Juggling Threads
Psst. Hey you, wanna see something cool? Let’s juggle some threads.
Threads in modern computers are strange. After my last post on the matter, I had a cursed thought. What happens if you switch the thread local storage of two threads, do things just work as intended?
So I cooked up the following code:
#include <asm/prctl.h>
#include <pthread.h>
#include <stdio.h>
#include <sys/prctl.h>
#include <sys/syscall.h>
#include <sys/types.h>
#include <unistd.h>
// Shows the the THREAD-id from the kernel's perspective - not the same as PID
// in userspace.
pid_t gettid(void) { return syscall(SYS_gettid); }
// This is the key syscall for the tricks we'll do. arch_prctl gets/sets process
// state that's arch specific.
int arch_prctl(int op, unsigned long addr) {
return syscall(SYS_arch_prctl, op, addr);
}
// Some barriers. Can't juggle without some coordination.

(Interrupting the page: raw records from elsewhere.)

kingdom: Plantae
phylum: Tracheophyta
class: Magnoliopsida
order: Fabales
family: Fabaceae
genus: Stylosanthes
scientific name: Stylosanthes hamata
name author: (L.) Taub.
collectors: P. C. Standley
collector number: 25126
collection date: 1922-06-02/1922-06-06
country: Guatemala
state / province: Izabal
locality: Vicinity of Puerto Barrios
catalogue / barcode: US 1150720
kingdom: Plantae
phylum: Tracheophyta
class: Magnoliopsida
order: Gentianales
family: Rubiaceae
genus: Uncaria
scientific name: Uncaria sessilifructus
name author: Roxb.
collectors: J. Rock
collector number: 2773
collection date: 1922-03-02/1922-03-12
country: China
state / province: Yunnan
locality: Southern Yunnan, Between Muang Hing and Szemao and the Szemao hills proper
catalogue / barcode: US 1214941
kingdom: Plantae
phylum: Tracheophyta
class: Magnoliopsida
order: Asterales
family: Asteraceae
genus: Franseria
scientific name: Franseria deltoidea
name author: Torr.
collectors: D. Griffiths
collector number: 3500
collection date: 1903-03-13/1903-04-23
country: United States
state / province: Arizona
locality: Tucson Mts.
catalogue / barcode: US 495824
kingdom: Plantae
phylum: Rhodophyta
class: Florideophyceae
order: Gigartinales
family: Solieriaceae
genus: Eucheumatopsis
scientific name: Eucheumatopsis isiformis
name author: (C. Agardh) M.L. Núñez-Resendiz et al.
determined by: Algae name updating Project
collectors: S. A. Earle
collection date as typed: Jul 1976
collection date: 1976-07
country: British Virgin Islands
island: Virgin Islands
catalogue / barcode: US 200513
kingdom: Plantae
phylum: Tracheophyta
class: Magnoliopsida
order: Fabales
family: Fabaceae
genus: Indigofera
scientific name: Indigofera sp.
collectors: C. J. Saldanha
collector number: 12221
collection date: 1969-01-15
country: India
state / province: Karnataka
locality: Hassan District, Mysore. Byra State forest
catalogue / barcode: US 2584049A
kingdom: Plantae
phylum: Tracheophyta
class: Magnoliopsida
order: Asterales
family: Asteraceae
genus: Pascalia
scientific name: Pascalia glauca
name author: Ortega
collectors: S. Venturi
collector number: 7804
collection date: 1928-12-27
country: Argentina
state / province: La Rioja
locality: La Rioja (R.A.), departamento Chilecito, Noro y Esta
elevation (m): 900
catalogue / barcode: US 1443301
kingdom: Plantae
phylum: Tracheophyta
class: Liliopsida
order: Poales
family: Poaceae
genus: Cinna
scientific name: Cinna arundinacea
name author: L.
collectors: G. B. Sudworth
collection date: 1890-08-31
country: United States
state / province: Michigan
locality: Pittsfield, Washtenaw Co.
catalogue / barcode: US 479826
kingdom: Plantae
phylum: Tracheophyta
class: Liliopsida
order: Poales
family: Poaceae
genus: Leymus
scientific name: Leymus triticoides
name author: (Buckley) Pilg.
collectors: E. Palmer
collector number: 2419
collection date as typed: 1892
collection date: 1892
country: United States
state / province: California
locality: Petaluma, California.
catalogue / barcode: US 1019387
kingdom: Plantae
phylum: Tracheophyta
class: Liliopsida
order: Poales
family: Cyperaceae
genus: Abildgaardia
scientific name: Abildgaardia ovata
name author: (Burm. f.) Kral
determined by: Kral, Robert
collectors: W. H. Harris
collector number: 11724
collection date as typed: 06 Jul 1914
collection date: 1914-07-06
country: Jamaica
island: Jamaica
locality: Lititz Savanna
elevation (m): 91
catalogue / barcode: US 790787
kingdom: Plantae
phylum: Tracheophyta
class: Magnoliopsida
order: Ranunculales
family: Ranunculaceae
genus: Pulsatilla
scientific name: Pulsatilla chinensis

pthread_barrier_t barrier_first;
pthread_barrier_t barrier_second;
// Get the FS (thread local) register
unsigned long getfs(pid_t tid) {
unsigned long fs;
arch_prctl(ARCH_GET_FS, (unsigned long)&fs);
unsigned long fs_base = 0;
// Just for fun we print out the result of rdfsbase. This shows us that on my
// arch (x86_64), rdfsbase is equivalent to ARCH_GET_FS, but doesn't require a
// syscall. Neato.
__asm__ volatile("rdfsbase %0\n\t" : "=r"(fs_base));
printf("tid=%d fs=%lx fs_base=%lx\n", tid, fs, fs_base);
return fs;
}
// The thread we'll be juggling with
#define nthreads 2
// We'll store the fs values in here before we swap them.
unsigned long fs_values[nthreads];
// p looks like a pointer, but we're really just using it as an int here. It
// should be either 0 or 1.
void *thread(void *p) {
// Get the tid for logging.
pid_t tid = gettid();
// ACT I - get the fs register on each thread and save it using out thread
// index
unsigned long fs = getfs(tid);
fs_values[(unsigned long)p] = fs;
pthread_barrier_wait(&barrier_first);
// ACT II - swap fs registers across the two threads
arch_prctl(ARCH_SET_FS, fs_values[1 - (unsigned long)p]);
pthread_barrier_wait(&barrier_second);
// ACT III - log the fs registers and return the to the parent
getfs(tid);
return p;
}
int main() {
// Setup the barriers for 2 threads
pthread_barrierattr_t attr;
pthread_barrierattr_init(&attr);
pthread_barrier_init(&barrier_first, &attr, nthreads);
pthread_barrier_init(&barrier_second, &attr, nthreads);
// Create each thread
pthread_t tids[nthreads];
for (size_t i = 0; i < nthreads; i++) {
// See - we're not actually passing a pointer, we're just casting the index.
// Hope no one dereference it :poop_emoji:
pthread_create(&tids[i], NULL, thread, (void *)i);
}
// If we managed to juggle and didn't drop the threads on the floor, thread 0
// should return 1 and vice versa.
for (size_t i = 0; i < nthreads; i++) {
void *p;
pthread_join(tids[i], &p);
printf("t %lu return %p\n", i, p);
}
}
The output looks like this (annotations added):
# ACT I - the original state
tid=47792 fs=74cced1fe6c0 fs_base=74cced1fe6c0
tid=47791 fs=74cced9ff6c0 fs_base=74cced9ff6c0
# ACT II - we've swapped FS registers, but the tids (really, pids) are the same
tid=47792 fs=74cced9ff6c0 fs_base=74cced9ff6c0
tid=47791 fs=74cced1fe6c0 fs_base=74cced1fe6c0
# ACT III - each "thread" (pthread_t) returns the "other" value
t 0 return 0x1
t 1 return (nil)
So what are we really doing here (I ask myself this daily)?
By swapping the fs register, we’re moving all the thread local state to a
different thread.
This doesn’t change any thing for the thread that is executing.
In otherwords, the thread id returned by gettid stays constant, but we’ve changed
which struct pthread_t is tracking the thread.
So if the parent spawns two threads, with tids[0] -> pid(x) and tids[1] ->
pid(y), we’ve now swapped the mapping so that pid(y) will join with
pthread_join(tids[0]) and pid(x) will join with pthread_join(tids[1]).
This is completely useless to do (and generally, a BAD idea), but a fun party trick.